**Activity**
Produce an exact copy of all the data below, dropping every image.

**Source records**
####
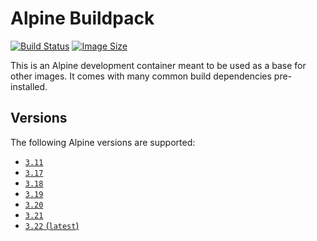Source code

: # Alpine Buildpack

[![Build Status](https://github.drone.simd.stream/api/badges/andreipoe/buildpack-alpine/status.svg?ref=refs/heads/3.22)](https://github.drone.simd.stream/andreipoe/buildpack-alpine)
[![Image Size](https://img.shields.io/docker/image-size/andreipoe/buildpack-alpine)](https://hub.docker.com/r/andreipoe/buildpack-alpine)

This is an Alpine development container meant to be used as a base for other images.
It comes with many common build dependencies pre-installed.

## Versions

The following Alpine versions are supported:

* [`3.11`](https://github.com/andreipoe/buildpack-alpine/blob/master/3.11/Dockerfile)
* [`3.17`](https://github.com/andreipoe/buildpack-alpine/blob/master/3.17/Dockerfile)
* [`3.18`](https://github.com/andreipoe/buildpack-alpine/blob/master/3.18/Dockerfile)
* [`3.19`](https://github.com/andreipoe/buildpack-alpine/blob/master/3.19/Dockerfile)
* [`3.20`](https://github.com/andreipoe/buildpack-alpine/blob/master/3.20/Dockerfile)
* [`3.21`](https://github.com/andreipoe/buildpack-alpine/blob/master/3.21/Dockerfile)
* [`3.22` (`latest`)](https://github.com/andreipoe/buildpack-alpine/blob/master/3.22/Dockerfile)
####
**Written response**
Source code

: # Alpine Buildpack

[![Build Status](https://github.drone.simd.stream/api/badges/andreipoe/buildpack-alpine/status.svg?ref=refs/heads/3.22)](https://github.drone.simd.stream/andreipoe/buildpack-alpine)
[![Image Size](https://img.shields.io/docker/image-size/andreipoe/buildpack-alpine)](https://hub.docker.com/r/andreipoe/buildpack-alpine)

This is an Alpine development container meant to be used as a base for other images.
It comes with many common build dependencies pre-installed.

## Versions

The following Alpine versions are supported:

* [`3.11`](https://github.com/andreipoe/buildpack-alpine/blob/master/3.11/Dockerfile)
* [`3.17`](https://github.com/andreipoe/buildpack-alpine/blob/master/3.17/Dockerfile)
* [`3.18`](https://github.com/andreipoe/buildpack-alpine/blob/master/3.18/Dockerfile)
* [`3.19`](https://github.com/andreipoe/buildpack-alpine/blob/master/3.19/Dockerfile)
* [`3.20`](https://github.com/andreipoe/buildpack-alpine/blob/master/3.20/Dockerfile)
* [`3.21`](https://github.com/andreipoe/buildpack-alpine/blob/master/3.21/Dockerfile)
* [`3.22` (`latest`)](https://github.com/andreipoe/buildpack-alpine/blob/master/3.22/Dockerfile)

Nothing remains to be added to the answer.